COLORADO SPRINGS – Peter Sprunger Froese’s one-bedroom, 500 square foot house is a tiny home built a century before tiny homes became popular. It’s rent controlled, owned by a charity called Ithaka Land Trust.
“We rent here for cheaply because we were involuntary departures as they called us over there,” he said.
By over there, he means an earlier urban renewal project at Weber and Fountain. Peter and his wife Mary were bought out and their house demolished to make way for a block-full of townhomes built in the early 2000’s.
It’s safe to say, Peter is keenly aware of the high dollar real estate developments under construction in areas immediately surrounding his Mill Street Neighborhood. He worries history could repeat itself.

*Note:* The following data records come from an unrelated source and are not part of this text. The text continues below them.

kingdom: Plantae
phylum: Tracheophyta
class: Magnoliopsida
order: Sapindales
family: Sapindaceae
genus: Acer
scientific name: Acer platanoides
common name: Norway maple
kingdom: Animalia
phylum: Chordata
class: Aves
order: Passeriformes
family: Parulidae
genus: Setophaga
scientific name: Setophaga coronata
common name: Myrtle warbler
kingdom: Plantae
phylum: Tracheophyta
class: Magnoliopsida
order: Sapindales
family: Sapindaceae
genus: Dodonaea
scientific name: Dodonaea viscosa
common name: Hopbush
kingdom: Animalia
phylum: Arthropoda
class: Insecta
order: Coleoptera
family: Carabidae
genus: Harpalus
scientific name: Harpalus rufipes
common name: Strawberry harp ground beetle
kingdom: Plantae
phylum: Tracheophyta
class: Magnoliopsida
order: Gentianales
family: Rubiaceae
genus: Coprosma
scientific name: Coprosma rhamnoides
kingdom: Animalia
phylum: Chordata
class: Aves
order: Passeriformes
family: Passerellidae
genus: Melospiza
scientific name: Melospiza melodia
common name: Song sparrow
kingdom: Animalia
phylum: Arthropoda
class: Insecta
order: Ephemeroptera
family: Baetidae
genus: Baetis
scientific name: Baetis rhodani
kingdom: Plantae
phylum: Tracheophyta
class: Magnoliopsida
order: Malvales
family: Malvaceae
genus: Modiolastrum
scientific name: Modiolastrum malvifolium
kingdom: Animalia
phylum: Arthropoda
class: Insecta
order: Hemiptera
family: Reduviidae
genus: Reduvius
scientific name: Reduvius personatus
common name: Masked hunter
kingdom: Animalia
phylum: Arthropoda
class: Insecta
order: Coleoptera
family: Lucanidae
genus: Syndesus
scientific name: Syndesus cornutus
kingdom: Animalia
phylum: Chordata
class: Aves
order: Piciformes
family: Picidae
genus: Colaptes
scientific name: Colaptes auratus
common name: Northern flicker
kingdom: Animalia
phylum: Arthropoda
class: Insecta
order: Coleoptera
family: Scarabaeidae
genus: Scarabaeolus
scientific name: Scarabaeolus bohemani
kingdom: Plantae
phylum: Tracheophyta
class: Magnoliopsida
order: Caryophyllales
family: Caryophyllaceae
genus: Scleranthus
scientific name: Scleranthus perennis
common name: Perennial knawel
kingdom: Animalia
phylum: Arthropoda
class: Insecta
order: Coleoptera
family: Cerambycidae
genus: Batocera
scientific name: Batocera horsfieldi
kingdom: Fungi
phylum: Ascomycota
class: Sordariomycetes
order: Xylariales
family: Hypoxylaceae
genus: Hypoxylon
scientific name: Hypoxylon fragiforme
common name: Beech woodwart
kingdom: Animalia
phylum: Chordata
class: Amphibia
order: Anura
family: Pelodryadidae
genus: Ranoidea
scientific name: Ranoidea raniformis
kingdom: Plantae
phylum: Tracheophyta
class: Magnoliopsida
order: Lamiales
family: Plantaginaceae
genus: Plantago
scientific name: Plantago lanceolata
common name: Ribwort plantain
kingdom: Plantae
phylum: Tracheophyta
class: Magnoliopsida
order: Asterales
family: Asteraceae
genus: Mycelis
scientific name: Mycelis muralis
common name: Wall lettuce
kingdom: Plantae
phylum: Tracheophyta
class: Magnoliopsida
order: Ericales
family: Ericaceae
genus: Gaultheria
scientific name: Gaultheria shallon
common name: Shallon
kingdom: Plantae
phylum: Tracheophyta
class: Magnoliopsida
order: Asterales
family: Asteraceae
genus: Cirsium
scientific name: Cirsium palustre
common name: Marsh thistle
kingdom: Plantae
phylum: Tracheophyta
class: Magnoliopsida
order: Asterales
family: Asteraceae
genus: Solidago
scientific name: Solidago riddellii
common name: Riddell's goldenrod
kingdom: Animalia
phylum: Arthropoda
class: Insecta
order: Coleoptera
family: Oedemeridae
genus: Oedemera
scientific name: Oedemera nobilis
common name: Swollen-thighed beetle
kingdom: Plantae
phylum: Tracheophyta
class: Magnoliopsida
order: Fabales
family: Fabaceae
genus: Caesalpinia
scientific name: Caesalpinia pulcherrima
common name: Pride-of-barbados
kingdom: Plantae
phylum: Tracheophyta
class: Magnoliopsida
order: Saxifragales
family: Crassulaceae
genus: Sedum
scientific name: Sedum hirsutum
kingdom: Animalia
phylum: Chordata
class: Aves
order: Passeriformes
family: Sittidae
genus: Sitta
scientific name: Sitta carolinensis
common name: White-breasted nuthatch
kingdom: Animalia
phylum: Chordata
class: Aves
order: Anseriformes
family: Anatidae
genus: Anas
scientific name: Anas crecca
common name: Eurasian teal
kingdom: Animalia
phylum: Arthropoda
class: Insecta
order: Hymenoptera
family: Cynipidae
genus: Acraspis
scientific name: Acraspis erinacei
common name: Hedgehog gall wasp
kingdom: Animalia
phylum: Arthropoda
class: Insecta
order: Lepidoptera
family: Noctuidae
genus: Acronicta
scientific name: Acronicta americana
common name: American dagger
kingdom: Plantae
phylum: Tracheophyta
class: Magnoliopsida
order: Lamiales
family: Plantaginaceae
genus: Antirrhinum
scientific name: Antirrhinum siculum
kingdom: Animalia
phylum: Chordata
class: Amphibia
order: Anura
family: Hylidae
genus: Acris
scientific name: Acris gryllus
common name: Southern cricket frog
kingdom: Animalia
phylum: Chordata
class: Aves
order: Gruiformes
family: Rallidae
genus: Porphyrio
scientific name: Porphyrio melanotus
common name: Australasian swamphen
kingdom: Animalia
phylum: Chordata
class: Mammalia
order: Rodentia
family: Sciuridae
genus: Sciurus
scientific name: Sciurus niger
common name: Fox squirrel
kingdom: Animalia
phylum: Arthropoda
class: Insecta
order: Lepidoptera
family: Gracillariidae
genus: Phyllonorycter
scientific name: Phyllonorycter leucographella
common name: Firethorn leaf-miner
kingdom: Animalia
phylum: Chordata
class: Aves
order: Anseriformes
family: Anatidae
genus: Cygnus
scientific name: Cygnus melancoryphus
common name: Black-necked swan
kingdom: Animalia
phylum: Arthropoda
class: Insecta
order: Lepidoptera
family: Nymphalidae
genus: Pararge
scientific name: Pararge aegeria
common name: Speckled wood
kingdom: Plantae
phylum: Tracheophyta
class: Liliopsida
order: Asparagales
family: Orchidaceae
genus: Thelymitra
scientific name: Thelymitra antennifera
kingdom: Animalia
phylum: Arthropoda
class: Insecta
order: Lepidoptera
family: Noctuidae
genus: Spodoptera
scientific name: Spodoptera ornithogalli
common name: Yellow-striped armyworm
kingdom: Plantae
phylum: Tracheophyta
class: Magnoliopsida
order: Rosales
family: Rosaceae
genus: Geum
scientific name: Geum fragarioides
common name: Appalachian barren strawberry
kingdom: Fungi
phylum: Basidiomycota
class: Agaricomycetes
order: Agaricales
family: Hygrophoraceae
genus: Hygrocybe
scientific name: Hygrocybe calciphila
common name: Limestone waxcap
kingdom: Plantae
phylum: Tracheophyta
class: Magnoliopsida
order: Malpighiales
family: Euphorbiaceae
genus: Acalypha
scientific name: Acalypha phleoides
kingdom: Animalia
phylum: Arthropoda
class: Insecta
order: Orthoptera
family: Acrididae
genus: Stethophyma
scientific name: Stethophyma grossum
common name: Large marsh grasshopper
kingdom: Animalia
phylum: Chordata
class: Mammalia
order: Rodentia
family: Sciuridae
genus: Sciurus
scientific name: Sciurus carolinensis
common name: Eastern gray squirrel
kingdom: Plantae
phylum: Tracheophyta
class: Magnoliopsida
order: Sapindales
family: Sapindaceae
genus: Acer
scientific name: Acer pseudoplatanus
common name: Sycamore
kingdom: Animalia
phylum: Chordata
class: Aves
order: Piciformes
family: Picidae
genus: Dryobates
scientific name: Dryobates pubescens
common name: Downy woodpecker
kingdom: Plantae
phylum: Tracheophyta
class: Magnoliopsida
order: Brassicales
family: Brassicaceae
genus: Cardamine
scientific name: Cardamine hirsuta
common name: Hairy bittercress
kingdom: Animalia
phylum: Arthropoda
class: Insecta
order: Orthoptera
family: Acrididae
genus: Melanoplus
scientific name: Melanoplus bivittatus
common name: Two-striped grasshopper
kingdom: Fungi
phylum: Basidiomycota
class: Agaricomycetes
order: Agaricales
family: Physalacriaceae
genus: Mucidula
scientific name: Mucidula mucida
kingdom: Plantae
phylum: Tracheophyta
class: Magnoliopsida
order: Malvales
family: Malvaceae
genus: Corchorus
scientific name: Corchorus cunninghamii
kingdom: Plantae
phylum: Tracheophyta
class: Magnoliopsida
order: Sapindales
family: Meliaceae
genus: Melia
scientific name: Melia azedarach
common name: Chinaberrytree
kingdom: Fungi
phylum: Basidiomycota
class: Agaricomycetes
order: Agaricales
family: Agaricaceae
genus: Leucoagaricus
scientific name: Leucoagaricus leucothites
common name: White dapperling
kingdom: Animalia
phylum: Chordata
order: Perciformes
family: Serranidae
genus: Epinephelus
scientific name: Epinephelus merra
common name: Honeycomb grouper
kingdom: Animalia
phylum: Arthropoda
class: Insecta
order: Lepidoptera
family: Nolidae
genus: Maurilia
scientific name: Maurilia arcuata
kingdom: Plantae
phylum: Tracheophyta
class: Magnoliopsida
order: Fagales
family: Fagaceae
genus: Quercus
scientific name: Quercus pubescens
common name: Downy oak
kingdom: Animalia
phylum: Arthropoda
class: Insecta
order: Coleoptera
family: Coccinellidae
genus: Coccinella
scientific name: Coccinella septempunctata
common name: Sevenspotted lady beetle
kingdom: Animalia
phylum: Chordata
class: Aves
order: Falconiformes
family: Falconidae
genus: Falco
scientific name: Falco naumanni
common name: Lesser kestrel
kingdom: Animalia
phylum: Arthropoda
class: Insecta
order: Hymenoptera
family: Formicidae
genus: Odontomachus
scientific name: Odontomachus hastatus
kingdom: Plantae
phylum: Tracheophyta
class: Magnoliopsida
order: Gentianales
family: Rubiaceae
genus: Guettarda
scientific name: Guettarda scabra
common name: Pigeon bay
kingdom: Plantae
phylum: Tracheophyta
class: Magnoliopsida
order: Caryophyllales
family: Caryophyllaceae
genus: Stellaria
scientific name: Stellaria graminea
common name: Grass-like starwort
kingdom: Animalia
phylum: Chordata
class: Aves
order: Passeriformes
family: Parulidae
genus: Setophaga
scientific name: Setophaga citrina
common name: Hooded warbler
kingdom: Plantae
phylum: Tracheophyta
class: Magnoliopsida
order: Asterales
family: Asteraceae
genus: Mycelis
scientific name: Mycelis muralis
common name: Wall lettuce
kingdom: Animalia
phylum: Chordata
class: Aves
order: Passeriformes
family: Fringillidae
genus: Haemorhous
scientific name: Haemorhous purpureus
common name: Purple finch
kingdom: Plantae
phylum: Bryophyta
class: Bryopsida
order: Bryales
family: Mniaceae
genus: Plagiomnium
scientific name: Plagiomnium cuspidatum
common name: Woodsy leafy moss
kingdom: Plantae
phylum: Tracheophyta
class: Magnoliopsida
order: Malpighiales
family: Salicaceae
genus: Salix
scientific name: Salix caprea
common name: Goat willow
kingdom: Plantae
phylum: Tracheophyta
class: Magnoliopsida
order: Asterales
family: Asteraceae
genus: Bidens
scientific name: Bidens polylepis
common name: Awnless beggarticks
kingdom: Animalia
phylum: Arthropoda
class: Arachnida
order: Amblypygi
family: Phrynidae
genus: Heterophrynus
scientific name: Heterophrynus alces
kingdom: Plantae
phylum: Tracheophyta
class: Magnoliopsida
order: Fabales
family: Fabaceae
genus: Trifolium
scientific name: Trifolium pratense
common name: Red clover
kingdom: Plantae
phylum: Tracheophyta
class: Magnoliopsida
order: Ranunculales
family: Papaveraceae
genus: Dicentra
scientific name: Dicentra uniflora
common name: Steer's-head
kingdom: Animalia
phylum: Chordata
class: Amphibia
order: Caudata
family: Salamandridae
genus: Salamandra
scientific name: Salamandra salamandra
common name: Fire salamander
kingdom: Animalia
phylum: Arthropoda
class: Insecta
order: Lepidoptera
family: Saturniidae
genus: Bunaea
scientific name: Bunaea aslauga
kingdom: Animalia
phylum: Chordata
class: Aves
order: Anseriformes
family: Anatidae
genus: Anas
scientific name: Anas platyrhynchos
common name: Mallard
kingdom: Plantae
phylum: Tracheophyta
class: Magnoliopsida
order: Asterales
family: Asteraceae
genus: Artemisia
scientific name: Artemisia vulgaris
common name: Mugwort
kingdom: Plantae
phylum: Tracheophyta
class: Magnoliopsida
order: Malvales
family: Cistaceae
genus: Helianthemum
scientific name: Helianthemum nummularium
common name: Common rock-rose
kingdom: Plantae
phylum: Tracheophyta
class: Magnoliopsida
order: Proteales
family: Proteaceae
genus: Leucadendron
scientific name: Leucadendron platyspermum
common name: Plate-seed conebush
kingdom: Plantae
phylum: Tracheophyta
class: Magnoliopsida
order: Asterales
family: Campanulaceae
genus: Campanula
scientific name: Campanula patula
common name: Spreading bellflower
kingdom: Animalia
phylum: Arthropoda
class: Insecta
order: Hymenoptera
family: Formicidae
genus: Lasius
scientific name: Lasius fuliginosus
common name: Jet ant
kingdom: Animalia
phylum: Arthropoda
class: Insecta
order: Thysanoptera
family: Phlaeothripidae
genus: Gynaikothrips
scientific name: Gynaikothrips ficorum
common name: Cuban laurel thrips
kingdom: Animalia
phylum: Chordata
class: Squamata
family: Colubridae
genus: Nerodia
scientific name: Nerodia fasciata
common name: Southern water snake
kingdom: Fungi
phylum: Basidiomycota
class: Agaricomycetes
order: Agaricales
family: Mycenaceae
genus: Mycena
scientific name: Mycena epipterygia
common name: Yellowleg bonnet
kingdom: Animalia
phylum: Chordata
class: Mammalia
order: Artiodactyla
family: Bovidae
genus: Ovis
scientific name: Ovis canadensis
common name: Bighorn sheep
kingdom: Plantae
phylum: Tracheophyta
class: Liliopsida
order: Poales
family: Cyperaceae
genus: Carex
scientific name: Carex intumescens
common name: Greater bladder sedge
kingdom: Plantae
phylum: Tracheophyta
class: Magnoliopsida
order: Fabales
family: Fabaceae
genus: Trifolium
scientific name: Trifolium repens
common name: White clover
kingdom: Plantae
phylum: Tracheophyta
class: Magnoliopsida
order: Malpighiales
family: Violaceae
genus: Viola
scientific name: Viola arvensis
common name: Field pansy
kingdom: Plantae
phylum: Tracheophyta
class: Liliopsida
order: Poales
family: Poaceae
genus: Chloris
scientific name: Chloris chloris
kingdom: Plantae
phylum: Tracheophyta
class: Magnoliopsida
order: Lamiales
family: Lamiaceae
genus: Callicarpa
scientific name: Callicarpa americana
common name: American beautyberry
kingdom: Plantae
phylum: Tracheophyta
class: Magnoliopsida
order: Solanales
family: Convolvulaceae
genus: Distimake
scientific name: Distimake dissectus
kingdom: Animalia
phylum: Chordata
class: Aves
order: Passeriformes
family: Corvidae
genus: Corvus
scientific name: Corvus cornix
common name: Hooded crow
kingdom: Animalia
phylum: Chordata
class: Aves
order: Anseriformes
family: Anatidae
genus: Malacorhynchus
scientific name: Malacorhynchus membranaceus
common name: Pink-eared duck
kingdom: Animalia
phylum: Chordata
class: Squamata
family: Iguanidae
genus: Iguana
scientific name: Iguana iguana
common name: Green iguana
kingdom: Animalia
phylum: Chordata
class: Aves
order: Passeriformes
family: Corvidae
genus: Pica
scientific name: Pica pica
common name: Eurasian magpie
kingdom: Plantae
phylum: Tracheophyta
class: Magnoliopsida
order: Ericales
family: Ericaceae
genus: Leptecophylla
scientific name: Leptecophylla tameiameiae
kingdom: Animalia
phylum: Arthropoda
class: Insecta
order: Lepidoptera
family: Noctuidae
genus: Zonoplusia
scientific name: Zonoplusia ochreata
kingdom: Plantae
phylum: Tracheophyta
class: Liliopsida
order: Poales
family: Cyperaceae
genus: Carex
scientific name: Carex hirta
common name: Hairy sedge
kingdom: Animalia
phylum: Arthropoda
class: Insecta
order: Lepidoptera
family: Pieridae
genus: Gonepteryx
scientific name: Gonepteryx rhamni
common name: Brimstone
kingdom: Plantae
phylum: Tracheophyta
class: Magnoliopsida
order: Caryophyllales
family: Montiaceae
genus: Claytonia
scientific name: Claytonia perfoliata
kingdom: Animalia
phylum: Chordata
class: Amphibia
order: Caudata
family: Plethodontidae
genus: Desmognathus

“They have an effect of yuppifying, of making more elite the neighborhood, and the rent will go up,” he said. “Right now we have 64 percent of our Mill Street Neighborhood that is renters, the rest are owners.”
The City is concerned too. It’s why the Community Development Division has created the Mill Street Neighborhood Plan.
“There are a lot of factors that are affecting and squeezing this neighborhood in different ways,” said Catherine Duarte, a senior analyst with the division “This plan, the Mill Street Neighborhood Plan, is a way to build in some tools for resilience.”
If approved, the 69-page document would guide future land decisions by prioritizing historical preservation and housing affordability. Federal Community Development Block Grant money will be a made available to homeowners to encourage them to rehab their historic homes and build even more low-income housing through an accessory dwelling pilot program.
“This is a city that, it’s really difficult to create infill construction, it’s really expensive.”
The money would also be used to pay for a safety audit by the Colorado Springs Police Department and for various improvements to parks and trails.